Waste collection and services is the biggest revenue generator for Covanta with more than 66% of its revenues coming from the segment. About 85% of the segment’s revenues are generated from contracts with municipalities. This is also the most competitive segment with larger players such as Waste Management (WM), Waste Connections (WCN), and Republic Services (RSG) competing for market share. In fiscal 2014, the segment generated $1,030 million in revenues. Municipalities pay the company for collecting and transporting solid waste.

Energy from waste

Covanta is an American leader in energy from waste (or EfW) with 46 EfW facilities and about 20 million tons of waste processed annually. The company has electricity generation capacity of more than 1,500 megawatts (or MW) and produces more than 10 million megawatt hours (or MWh) of electricity annually. That’s enough to power about a million average households.

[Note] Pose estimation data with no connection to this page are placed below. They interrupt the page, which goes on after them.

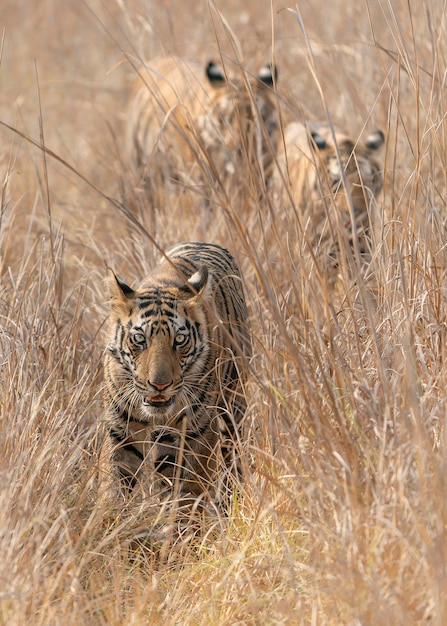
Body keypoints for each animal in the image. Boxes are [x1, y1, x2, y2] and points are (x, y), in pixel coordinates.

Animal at [103, 239, 254, 512]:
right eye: (139, 339)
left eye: (180, 339)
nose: (159, 385)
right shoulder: (120, 428)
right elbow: (113, 483)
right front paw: (108, 519)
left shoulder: (197, 431)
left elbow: (191, 490)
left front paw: (186, 523)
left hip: (233, 406)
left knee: (232, 458)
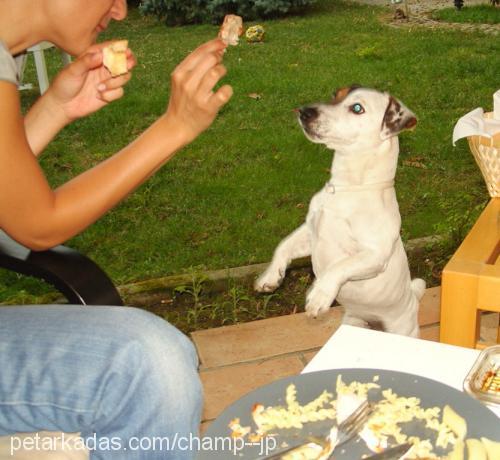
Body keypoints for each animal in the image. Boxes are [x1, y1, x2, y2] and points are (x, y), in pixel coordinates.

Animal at [258, 87, 426, 338]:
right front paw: (270, 276)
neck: (347, 188)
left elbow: (339, 266)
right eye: (335, 95)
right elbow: (283, 246)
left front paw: (319, 294)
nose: (304, 111)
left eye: (357, 108)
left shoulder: (374, 255)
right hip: (353, 323)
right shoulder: (310, 233)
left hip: (404, 329)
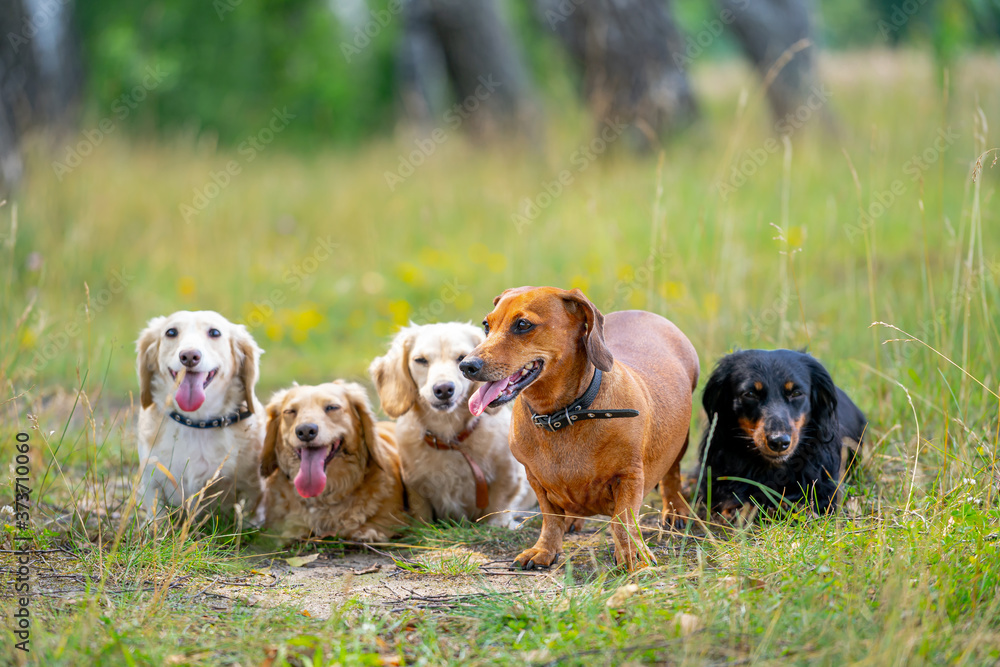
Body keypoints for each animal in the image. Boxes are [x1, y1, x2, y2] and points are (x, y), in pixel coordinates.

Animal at [135, 312, 266, 516]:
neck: (196, 423)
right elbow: (158, 514)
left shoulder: (253, 488)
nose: (189, 356)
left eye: (214, 332)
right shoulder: (152, 481)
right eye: (171, 332)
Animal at [370, 324, 540, 528]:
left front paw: (498, 525)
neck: (450, 439)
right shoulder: (416, 487)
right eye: (420, 360)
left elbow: (498, 507)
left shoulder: (508, 476)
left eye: (462, 358)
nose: (444, 389)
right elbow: (421, 514)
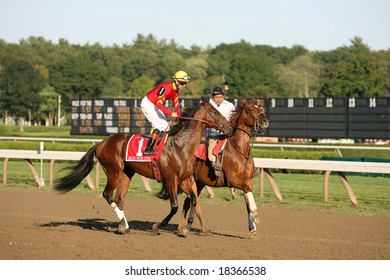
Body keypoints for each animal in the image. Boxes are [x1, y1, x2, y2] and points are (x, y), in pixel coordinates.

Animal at [54, 97, 232, 235]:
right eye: (215, 111)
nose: (229, 126)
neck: (180, 146)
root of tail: (101, 143)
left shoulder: (183, 180)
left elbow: (193, 200)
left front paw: (187, 227)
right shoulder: (170, 179)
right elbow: (174, 206)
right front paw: (158, 226)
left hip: (126, 174)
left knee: (119, 199)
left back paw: (123, 226)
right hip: (113, 171)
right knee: (107, 194)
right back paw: (123, 224)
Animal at [180, 99, 268, 237]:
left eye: (259, 108)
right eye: (250, 109)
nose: (265, 121)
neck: (240, 151)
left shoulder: (248, 181)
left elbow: (247, 201)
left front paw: (253, 228)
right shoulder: (234, 181)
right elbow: (248, 194)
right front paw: (255, 215)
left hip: (199, 183)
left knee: (187, 202)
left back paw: (185, 228)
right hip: (189, 180)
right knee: (192, 201)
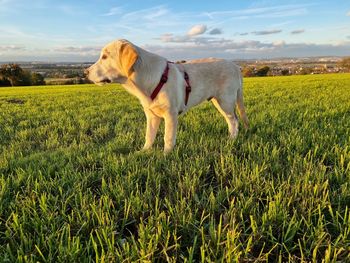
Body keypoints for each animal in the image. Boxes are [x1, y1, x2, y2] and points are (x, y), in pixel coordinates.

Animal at [86, 40, 247, 154]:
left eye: (105, 57)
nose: (85, 72)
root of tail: (235, 66)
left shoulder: (171, 114)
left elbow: (168, 138)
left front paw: (166, 156)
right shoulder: (151, 115)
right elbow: (149, 135)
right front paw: (144, 151)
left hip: (225, 101)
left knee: (234, 121)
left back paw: (232, 140)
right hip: (219, 102)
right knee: (232, 120)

Most of the company’s EfW facilities are located in the northeast United States around densely populated metropolitan areas. The electricity is sold at high demand centers. About 27% of the company’s fiscal 2014 revenues came from this segment. More than 80% of the segment’s electricity output is contracted or hedged, providing stable cash flows. Since Covanta utilizes collected waste for electricity generation, it effectively gets paid for the fuel. Covanta is part of the iShares Russell 1000 Growth ETF (IWF).

Metal recycling

From the residual waste left after combustion, Covanta produces recycled ferrous and non-ferrous metals and sells them on the market at spot prices. While not a large revenue contributor, the fact that the metals are extracted from the waste makes it a low-cost, high-margin segment.